Operação Ascaris: investigação aponta servidor de São Marcos como peça central em esquema de desvio e venda de doações às vítimas da enchente
Denúncias e provas indicam uso de câmaras frias da prefeitura como depósito de donativos, com possíveis vendas em brechós da região e envolvimento de servidor público de carreira
Uma investigação em andamento no âmbito da Ministério Público do Rio Grande do Sul com apoio do Grupo de Atuação Especial de Combate ao Crime Organizado (GAECO) revelou indícios de que um servidor concursado da Prefeitura de São Marcos estaria entre os principais alvos da Operação Ascaris — deflagrada para apurar o desvio e a venda irregular de donativos arrecadados para vítimas das enchentes de 2024 na Serra Gaúcha.
Segundo relatos obtidos por meio de fontes ouvidas pela reportagem do portal de noticias São Marcos On-line, o servidor, que ocupava cargo na Secretaria da Agricultura e chegou a exercer função de secretário interino, teria utilizado câmaras frias municipais e outros espaços públicos do município como depósitos de doações, inclusive materiais que deveriam ser encaminhados às famílias atingidas pelo desastre.

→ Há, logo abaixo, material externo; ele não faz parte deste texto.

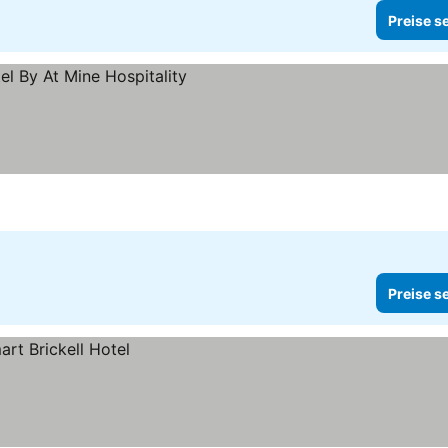
Preise s
Preise s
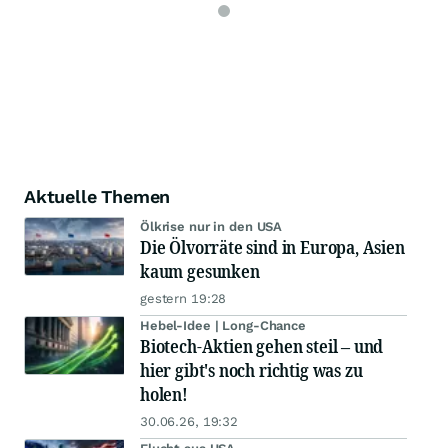
Aktuelle Themen
Ölkrise nur in den USA
Die Ölvorräte sind in Europa, Asien
kaum gesunken
gestern 19:28
Hebel-Idee | Long-Chance
Biotech-Aktien gehen steil – und
hier gibt's noch richtig was zu
holen!
30.06.26, 19:32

Conforme a denúncia de uma das investigadas — que inicialmente integrou o grupo e acabou colaborando com a apuração — os gêneros, roupas e itens arrecadados passaram por triagem em prédios públicos. Parte dessas mercadorias, segundo ela, teria sido posteriormente vendida em brechós e estabelecimentos comerciais da região, configurando possível esquema de reembolso financeiro irregular e enriquecimento ilícito.
A operação, que cumpriu mandados de busca e apreensão em Caxias do Sul, São Marcos e Boa Vista do Sul, também já resultou na apreensão de diversos itens ainda não vendidos — incluindo roupas, fraldas, utensílios e outros produtos destinados às vítimas — e bloqueio de contas bancárias com valores milionários.
Procurado pela reportagem do portal, o prefeito de São Marcos afirmou que acompanha as investigações e que aguardará os desdobramentos oficiais antes de adotar eventuais medidas administrativas em relação ao servidor suspeito. Ele ressaltou ainda que, no início de sua gestão, houve orientação para a retirada imediata de todo o material armazenado em câmaras frias municipais, prática que teria ocorrido após as primeiras suspeitas de irregularidades.
O nome do servidor ainda não foi oficialmente divulgado, e até o momento não há denúncia formal apresentada pelo MPRS contra ele, embora sua atuação seja apontada por fontes e investigados envolvidos no procedimento.
Fontes ligadas à investigação afirmam que a Operação Ascaris investiga um grupo de ao menos oito pessoas, com atuação em diferentes frentes — da arrecadação à destinação final dos produtos — e que os indícios levantados apontam possíveis crimes de apropriação indébita, organização criminosa, lavagem de dinheiro e outros delitos correlatos.
As apurações continuam em curso, com diligências, quebra de sigilos e coleta de novas provas ordenadas pelo Ministério Público para esclarecer a extensão do esquema e identificar todos os envolvidos.